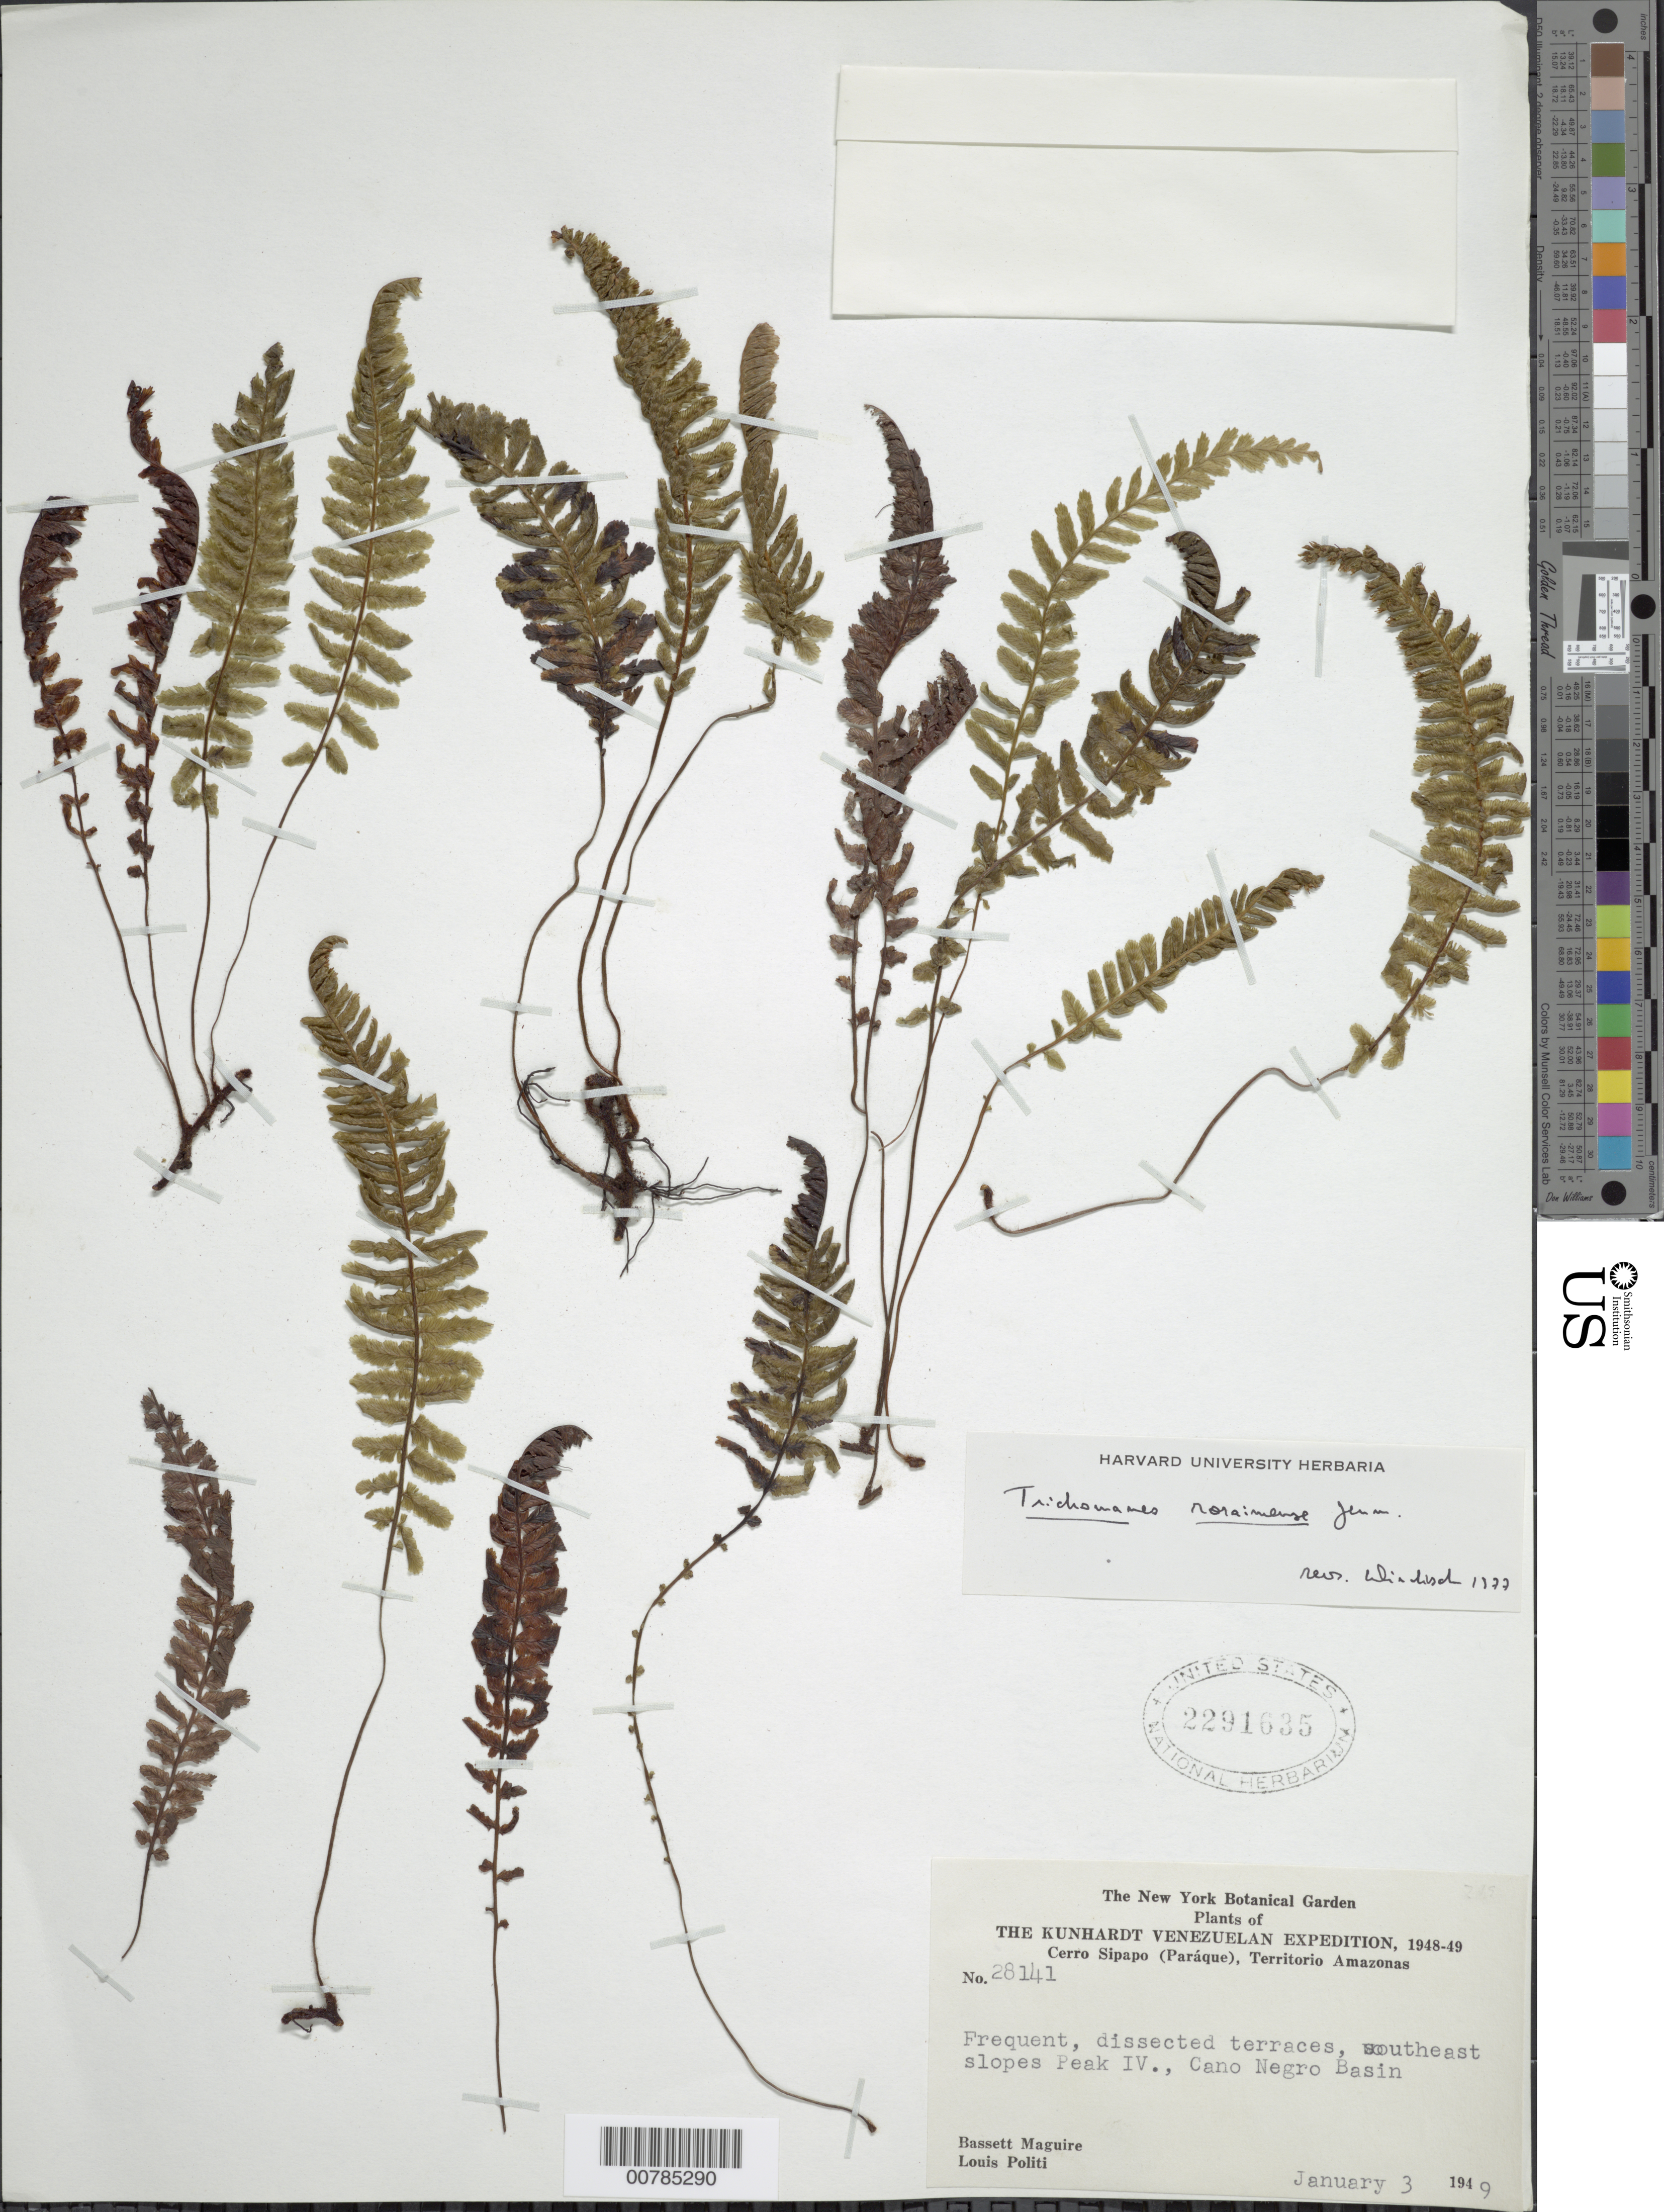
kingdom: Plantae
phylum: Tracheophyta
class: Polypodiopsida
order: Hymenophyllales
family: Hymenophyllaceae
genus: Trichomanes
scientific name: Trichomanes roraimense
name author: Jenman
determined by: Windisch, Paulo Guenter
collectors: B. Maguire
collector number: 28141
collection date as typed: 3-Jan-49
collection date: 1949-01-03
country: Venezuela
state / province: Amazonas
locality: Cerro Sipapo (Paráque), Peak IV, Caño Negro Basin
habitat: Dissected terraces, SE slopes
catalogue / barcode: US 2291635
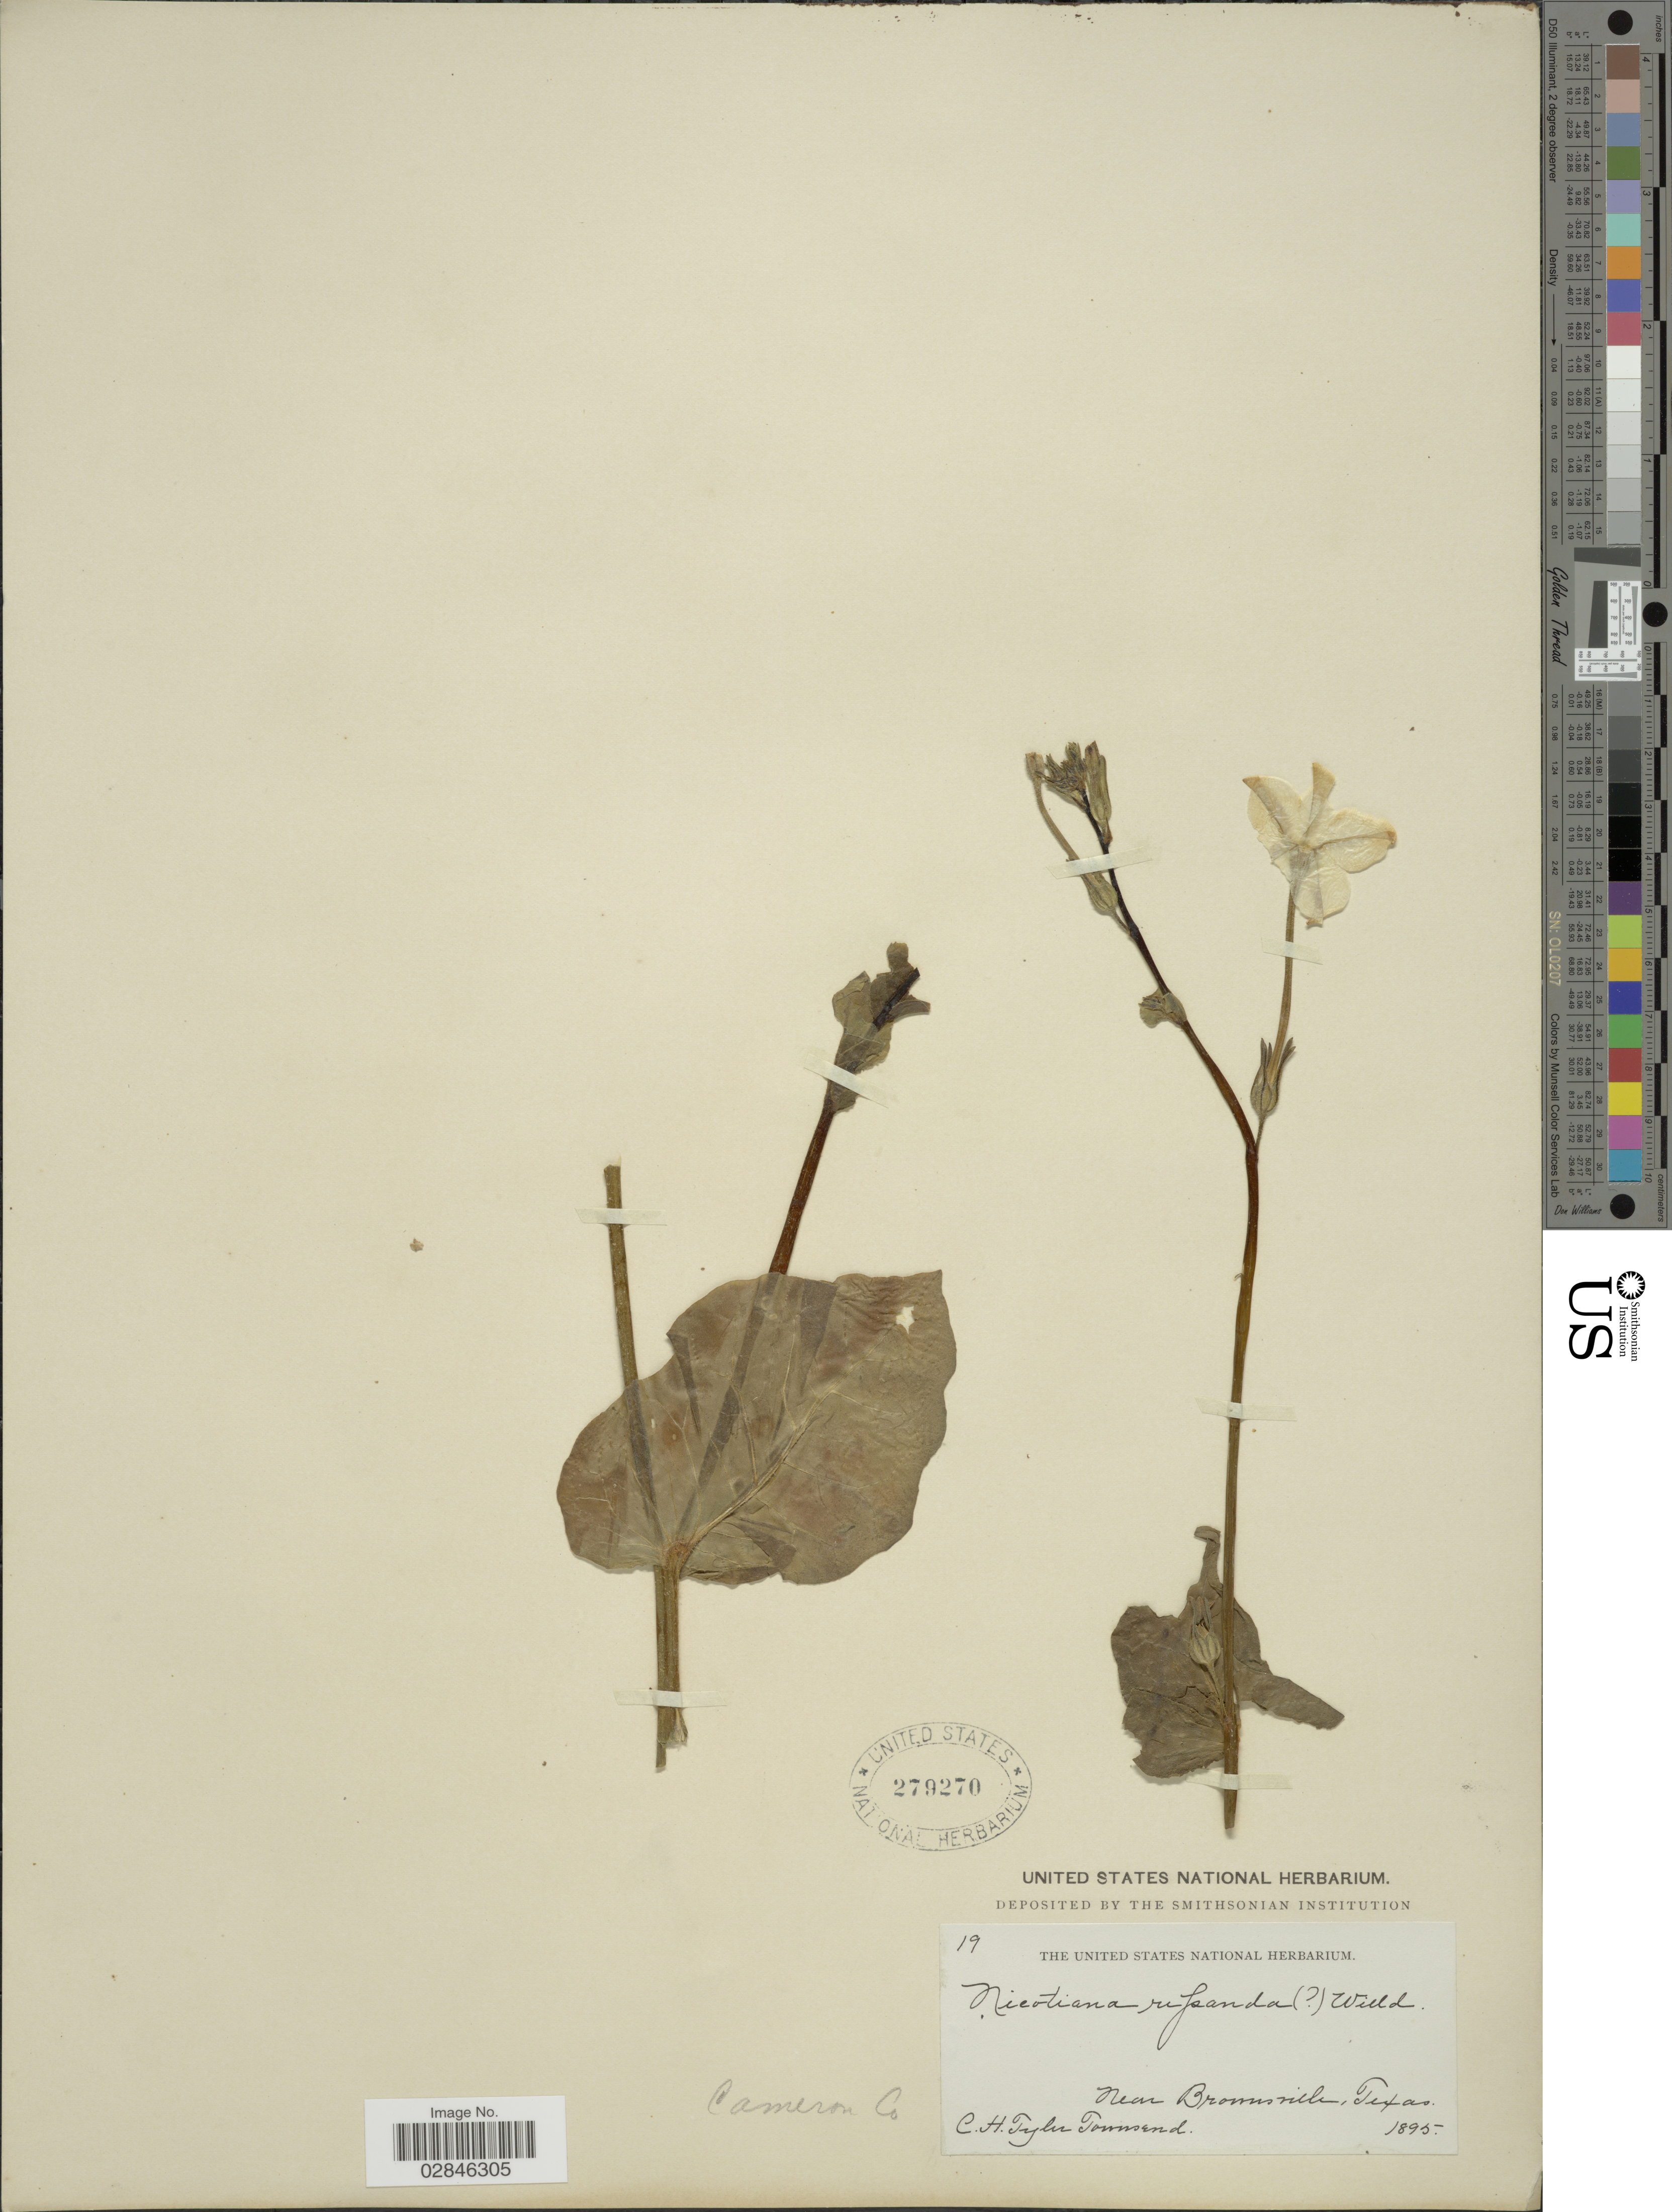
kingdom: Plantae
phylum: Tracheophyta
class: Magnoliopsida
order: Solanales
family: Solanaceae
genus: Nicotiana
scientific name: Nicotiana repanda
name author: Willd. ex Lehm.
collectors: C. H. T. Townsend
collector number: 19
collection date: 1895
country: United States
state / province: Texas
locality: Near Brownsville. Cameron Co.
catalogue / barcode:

### Exercise details
Please reproduce the material from its start through the line containing "locality: Near Brownsville. Cameron Co.", inclusive, with "collectors" replaced by "collected by" and everything else unchanged. Leave the pictures out.

### Output of the task
kingdom: Plantae
phylum: Tracheophyta
class: Polypodiopsida
order: Hymenophyllales
family: Hymenophyllaceae
genus: Trichomanes
scientific name: Trichomanes roraimense
name author: Jenman
determined by: Windisch, Paulo Guenter
collected by: B. Maguire
collector number: 28141
collection date as typed: 3-Jan-49
collection date: 1949-01-03
country: Venezuela
state / province: Amazonas
locality: Cerro Sipapo (Paráque), Peak IV, Caño Negro Basin
habitat: Dissected terraces, SE slopes
catalogue / barcode: US 2291635
kingdom: Plantae
phylum: Tracheophyta
class: Magnoliopsida
order: Solanales
family: Solanaceae
genus: Nicotiana
scientific name: Nicotiana repanda
name author: Willd. ex Lehm.
collected by: C. H. T. Townsend
collector number: 19
collection date: 1895
country: United States
state / province: Texas
locality: Near Brownsville. Cameron Co.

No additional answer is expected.